В этой связи явной небылицей представляется свидетельство о будто бы проявленном Горчаковым порыве: после провала мятежа он якобы предложил заграничный паспорт Ивану Пущину, с тем чтобы тот мог скрыться за границей. Ведь для того чтобы осуществить этот план — добыть заграничный паспорт для преступившего один из главных законов дворянского кодекса чести Ивана Пущина, — Горчаков должен был совершить целый ряд должностных подлогов. Первым делом предстояло выкрасть бланк документа, поскольку такие бумаги подлежали строгому хранению, далее — фальсифицировать его, заполнив по установленной форме, получить доступ к печати или как-то подделать ее, а затем подделать подпись того должностного лица, кто по уставу имел право подписывать такие документы… Может быть, такие деяния могли бы осуществить лихие фальшивомонетчики, но никак не государственный чиновник.
Натянутый характер беседы Пущина с князем Горчаковым после возвращения первого из изгнания свидетельствует о сомнительности такого предположения. Косвенно это подтверждает и тот факт, что Горчаков приложил немало усилий к тому, чтобы смягчить судьбу как раз не самого Пущина, но его родного брата, который, по всеобщему убеждению, понес наказание незаслуженно: к замыслам и поступкам декабристов и своего брата Михаил Пущин отношения не имел… Однако недоброжелатели князя продолжали настаивать на том, что его связывают близкие отношения с несколькими мятежниками.
Случилось так, что Горчаков, по невероятному стечению обстоятельств, сам стал невольным свидетелем событий, происходивших на Сенатской площади 14 декабря 1825 года.

### ПОРЯДОК ВЫПОЛНЕНИЯ
Переведите на английский язык предложение из текста о князе Горчакове: «Случилось так, что Горчаков, по невероятному стечению обстоятельств, сам стал невольным свидетелем событий, происходивших на Сенатской площади 14 декабря 1825 года».

### ПРЕДСТАВЛЕННЫЕ МАТЕРИАЛЫ
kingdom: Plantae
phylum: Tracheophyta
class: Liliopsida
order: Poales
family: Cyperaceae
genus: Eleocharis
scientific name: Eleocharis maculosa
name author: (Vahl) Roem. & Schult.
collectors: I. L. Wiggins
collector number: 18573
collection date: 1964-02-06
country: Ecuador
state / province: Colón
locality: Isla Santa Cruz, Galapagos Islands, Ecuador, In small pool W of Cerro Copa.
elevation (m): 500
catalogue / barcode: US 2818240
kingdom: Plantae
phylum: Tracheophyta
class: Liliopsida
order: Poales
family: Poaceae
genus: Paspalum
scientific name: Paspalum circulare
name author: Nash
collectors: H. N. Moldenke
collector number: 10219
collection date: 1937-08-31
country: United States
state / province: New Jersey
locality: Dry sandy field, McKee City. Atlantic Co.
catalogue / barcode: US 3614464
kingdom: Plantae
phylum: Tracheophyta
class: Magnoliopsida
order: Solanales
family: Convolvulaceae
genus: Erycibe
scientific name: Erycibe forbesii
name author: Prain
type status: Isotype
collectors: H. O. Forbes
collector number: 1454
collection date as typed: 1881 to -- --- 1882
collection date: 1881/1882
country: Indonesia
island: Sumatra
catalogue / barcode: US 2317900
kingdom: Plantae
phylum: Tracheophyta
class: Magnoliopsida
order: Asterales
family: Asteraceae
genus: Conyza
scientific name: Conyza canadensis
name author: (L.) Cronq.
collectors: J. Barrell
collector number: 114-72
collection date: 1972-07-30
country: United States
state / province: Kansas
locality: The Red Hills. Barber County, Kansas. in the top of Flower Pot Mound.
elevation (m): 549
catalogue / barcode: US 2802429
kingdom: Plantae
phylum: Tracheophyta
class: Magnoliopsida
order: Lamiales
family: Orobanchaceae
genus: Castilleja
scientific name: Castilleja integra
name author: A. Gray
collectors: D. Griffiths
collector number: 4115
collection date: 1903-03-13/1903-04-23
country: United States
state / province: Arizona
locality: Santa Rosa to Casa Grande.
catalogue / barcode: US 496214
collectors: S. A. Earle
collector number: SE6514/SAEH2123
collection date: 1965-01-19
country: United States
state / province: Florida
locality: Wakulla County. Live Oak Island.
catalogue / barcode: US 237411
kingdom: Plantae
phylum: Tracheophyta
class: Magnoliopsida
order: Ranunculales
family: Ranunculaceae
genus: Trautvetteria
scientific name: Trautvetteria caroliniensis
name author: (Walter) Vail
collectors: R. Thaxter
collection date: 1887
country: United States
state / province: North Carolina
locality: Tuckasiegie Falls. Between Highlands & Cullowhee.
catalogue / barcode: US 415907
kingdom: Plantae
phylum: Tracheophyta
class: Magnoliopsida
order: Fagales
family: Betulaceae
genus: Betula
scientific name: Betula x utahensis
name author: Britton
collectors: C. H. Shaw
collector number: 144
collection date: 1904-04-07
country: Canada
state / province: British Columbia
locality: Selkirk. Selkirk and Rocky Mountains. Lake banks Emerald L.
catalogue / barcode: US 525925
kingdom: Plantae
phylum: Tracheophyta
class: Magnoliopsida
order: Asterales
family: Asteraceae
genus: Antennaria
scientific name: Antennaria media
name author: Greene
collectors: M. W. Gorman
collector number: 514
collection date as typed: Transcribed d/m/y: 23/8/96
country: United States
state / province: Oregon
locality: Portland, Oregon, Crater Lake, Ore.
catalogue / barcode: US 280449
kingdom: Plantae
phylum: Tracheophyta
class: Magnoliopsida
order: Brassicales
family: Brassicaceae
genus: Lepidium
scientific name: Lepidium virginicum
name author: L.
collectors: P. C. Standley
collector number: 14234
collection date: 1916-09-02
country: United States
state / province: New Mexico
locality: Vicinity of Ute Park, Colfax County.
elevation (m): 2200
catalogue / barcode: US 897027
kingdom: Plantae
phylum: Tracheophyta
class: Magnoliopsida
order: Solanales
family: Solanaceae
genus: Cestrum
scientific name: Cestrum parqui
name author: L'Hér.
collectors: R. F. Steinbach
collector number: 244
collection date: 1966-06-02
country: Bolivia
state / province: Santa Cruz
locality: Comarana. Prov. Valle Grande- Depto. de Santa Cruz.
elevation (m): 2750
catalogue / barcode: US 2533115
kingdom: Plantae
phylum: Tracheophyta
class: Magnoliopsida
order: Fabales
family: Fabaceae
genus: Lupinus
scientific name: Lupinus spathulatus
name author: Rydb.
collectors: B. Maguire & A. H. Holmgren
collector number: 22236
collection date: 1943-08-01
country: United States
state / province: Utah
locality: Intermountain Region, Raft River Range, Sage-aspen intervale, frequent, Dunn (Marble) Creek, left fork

### ВАШЕ РЕШЕНИЕ
It so happened that Gorchakov, by an incredible coincidence, himself became an unwitting witness to the events that took place on Senate Square on December 14, 1825.